Taking a deep breath, I try to remember I’m playing the role of supportive girlfriend, not naysaying nag. But when his face pales and he doubles over again, gripping his side, a gleam of sweat dotting his forehead, I can’t help but want to protect him.
“Dom, I’m serious. There’s no reason for you to risk this. You have to think about your health here.”
“I have to think about paying my rent that just went up. I have to think about buying groceries and feeding Ryder until Nate gets himself back together. I have to think about making sure The Gold Room doesn’t go to the tax sale this year and sock a little away to buy a few things for Christmas. This is my way of not having to do it again.
“This money is my rainy day fund, Cam. Without it, I’m more paycheck-to-paycheck than I already am. I’ve counted on this for years now, like a bonus I get every six months or something. Don’t think I don’t know I can’t keep doing it …” He looks at the floor, embarrassment written all over his face.
Instantly, I feel bad. “I’m sorry. I didn’t realize …”
“It’s hard for you to think about things like this. It must be. You were just at a place where people were giving their money away, offering trips to Paris. I’m destroying myself so I can keep a roof over my head if I get laid off at some point.” He smiles a broken, wobbly smile. “I don’t blame you for thinking the way you do. You’re right, actually. But sometimes being right doesn’t fix things.”
“Can I at least come watch you?” I ask, my hand on his forearm on his Joey tattoo. “Let me be there. I want to be.”
“There’s no way.” His response is immediate and with a flourish of finality.
“Why?”
“Imagine the wildest, most about it people you can think of. Now put them all together in a room where the purpose is figh
ting. What do you think you have?”
When I don’t answer, he does it for me.
“Mayhem. You have mayhem.”
As if the conversation is over, he climbs out of the ring, taking a few seconds to recover from the movement in his ribs. He helps me out, kisses my forehead, and after I slip on my heels, he leads me out the door.
Twenty-Nine
Dominic
Dominic
She comes out of her bathroom wrapped up in a giant white towel. Another is wound around her head like a turban. She smells fresh and clean and looks like my Cam all stripped of the fancy shit that I love, but that’s not her.
She’s this: simple and sweet and innocent. She’s everything I’m not and I want to protect that about her. Yet just by being with me, it brings out things in her that shouldn’t be.
Hateful, like she was tonight when she saw me with Hannah. Damn, that makes a man feel good to see his woman want him, only for her, that bad. But she shouldn’t even fuck with the idea of being second to someone else. Not even for a moment. It’s impossible.

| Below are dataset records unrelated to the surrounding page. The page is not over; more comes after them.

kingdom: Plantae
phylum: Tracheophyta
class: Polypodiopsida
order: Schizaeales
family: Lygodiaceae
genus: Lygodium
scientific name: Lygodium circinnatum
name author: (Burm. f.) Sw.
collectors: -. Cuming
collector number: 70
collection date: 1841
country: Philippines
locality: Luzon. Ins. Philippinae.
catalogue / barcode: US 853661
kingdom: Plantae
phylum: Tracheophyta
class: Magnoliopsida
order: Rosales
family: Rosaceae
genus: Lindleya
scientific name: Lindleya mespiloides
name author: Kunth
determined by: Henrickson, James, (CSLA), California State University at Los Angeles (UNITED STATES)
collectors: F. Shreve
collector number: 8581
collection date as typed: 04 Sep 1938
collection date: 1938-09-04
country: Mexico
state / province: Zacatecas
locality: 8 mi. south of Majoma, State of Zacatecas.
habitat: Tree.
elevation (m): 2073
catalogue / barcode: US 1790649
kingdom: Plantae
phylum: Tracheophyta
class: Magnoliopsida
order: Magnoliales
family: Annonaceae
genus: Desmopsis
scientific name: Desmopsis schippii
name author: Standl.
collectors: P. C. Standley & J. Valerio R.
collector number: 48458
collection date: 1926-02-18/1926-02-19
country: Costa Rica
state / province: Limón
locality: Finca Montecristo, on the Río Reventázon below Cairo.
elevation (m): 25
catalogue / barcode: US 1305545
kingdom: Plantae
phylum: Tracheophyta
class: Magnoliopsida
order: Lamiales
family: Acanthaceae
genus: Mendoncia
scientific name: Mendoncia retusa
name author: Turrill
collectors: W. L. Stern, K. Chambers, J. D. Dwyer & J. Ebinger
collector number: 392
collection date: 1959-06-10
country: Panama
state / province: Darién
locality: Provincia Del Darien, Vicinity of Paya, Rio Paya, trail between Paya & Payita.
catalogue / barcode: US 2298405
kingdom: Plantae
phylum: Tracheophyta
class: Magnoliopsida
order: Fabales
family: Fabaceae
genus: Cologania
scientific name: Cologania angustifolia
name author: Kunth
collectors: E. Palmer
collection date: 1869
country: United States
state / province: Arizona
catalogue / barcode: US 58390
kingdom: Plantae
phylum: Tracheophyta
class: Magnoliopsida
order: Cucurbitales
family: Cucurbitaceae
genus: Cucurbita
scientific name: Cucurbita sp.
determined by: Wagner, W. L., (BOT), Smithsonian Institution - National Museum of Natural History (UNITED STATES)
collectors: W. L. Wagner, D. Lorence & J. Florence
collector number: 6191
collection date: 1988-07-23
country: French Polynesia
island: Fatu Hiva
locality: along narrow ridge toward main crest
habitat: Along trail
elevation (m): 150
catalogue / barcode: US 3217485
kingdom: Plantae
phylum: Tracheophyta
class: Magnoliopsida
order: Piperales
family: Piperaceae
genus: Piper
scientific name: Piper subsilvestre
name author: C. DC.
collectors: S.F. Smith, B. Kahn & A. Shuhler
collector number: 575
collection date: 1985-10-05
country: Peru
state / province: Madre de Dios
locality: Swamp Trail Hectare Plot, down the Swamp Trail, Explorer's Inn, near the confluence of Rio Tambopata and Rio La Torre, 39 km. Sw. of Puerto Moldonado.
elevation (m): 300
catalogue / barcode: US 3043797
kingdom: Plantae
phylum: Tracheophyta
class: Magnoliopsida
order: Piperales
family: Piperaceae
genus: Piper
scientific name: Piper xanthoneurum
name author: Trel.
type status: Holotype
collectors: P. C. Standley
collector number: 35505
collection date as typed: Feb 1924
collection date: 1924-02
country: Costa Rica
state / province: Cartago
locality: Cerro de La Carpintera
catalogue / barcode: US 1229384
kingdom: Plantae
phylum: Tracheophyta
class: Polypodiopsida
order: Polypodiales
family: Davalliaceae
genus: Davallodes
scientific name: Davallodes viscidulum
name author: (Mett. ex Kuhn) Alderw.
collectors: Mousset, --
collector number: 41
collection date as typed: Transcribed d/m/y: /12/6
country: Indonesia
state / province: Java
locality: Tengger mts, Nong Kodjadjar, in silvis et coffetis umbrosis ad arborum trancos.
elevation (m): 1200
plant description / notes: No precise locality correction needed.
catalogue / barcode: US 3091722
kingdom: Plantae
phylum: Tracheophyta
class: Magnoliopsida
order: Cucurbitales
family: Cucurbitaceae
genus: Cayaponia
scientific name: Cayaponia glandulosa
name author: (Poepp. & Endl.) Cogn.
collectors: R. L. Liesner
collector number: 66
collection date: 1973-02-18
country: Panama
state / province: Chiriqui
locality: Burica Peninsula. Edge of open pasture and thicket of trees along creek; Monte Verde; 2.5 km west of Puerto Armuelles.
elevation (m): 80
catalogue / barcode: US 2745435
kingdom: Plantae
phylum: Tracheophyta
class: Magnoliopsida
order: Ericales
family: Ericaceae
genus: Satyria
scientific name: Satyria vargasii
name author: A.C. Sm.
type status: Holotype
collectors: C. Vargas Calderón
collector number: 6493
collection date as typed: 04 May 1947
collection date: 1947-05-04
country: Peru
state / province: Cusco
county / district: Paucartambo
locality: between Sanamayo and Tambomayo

Careless, like she is when she shows up in places she shouldn’t be.
Conflicted with her family because they think she can do better.
Sitting on the edge of her bed, I look up at her. I know I’m switching into fight mode. It happens a day or two before fight night every time. I’m touchy, cross, more than a little ill-tempered. It’s exacerbated by the text that sits on her phone a few inches away—a text that offers all the things I can’t provide.
“What’s wrong with you?” she asks, going into her closet. She rummages around and comes out a few minutes later in the yellow number I love for bed.
“You got a text,” I tell her as she climbs onto the bed. I don’t move, just sit facing the doorway. “I was lying there and it went off. Thought it was mine and picked it up.”